I didn't rediscover Paul until my freshman year of high school. It was my first year in marching band, and I was excited. We were playing a show called "The Sounds of Simon," a collection of old Simon & Garfunkel medleys. There was a piccolo solo in the one song, "You Can Call Me Al," and I wanted it something fierce, so I listened to my mom's old CD and practiced myself hoarse until I had those shrill notes sounding like perfection.
Picture a younger me, five feet of cocky freshman, standing at the head of the marching band formation during halftime at a football game. They didn't tell me until much later that I was the only one marking time while the rest of the band was at halt. "It was like you were dancing!" they said, with a laugh at my expense. Oh well. At the time, I thought I was pretty dang cool. A genuine Mozart, indeed.
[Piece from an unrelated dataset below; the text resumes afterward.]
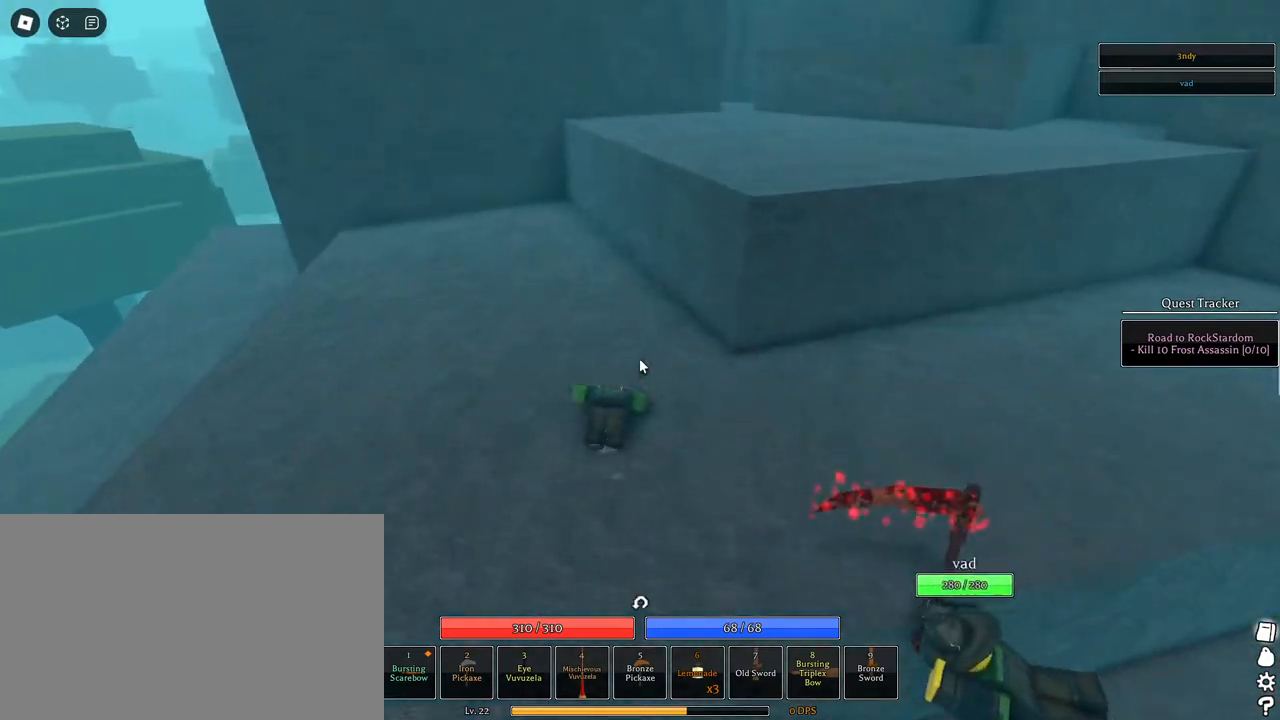
{"keys": ["w"], "mouse": [], "events": [[17, "q", "down"], [117, "q", "up"], [200, "space", "down"], [300, "space", "up"], [383, "space", "down"], [483, "space", "up"]]}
Well, true to my obsessive nature, I just had to listen to the original versions of all of the other songs we were playing, just so I'd know I was doing it properly. I amassed a small collection of Paul Simon music, and suddenly realized that it was the soundtrack to my life. How about that? I couldn't get enough of it. I memorized the lyrics to dozens of the songs. I couldn't believe that I'd been missing out on words that powerful and true for so long.
My taste in music is rather odd. I don't spend a lot of time listening to it. I've got an iPod (or, rather, a Dell DJ), but half the time I can't even remember where I left it last. I don't have an iTunes subscription. When I'm driving, I tune into my XM radio [favorite stations: The Loft, The Coffee House (a recent discovery), and Cinemagic (currently off-air)]. I can listen to and enjoy practically anything, but I'm cheap and won't buy new music.
But Paul is different. He's a true poet. "The last great singer-songwriter!" I used to lament. I dare you to truly listen to his lyrics and melodies without thinking, "Wow, this is about me. If I was more talented and more clever, I could have written this." Or maybe it's just me. That's possible, too.
I could post a list of my favorite Rhymin' Simon lines, or links to the music videos of every song he ever wrote, but that would take up more room and more time than I have here. I can't pick a favorite to post, because there are just so many relevant ballads to choose from, and to truly appreciate Paul, you've got to have the whole spectrum.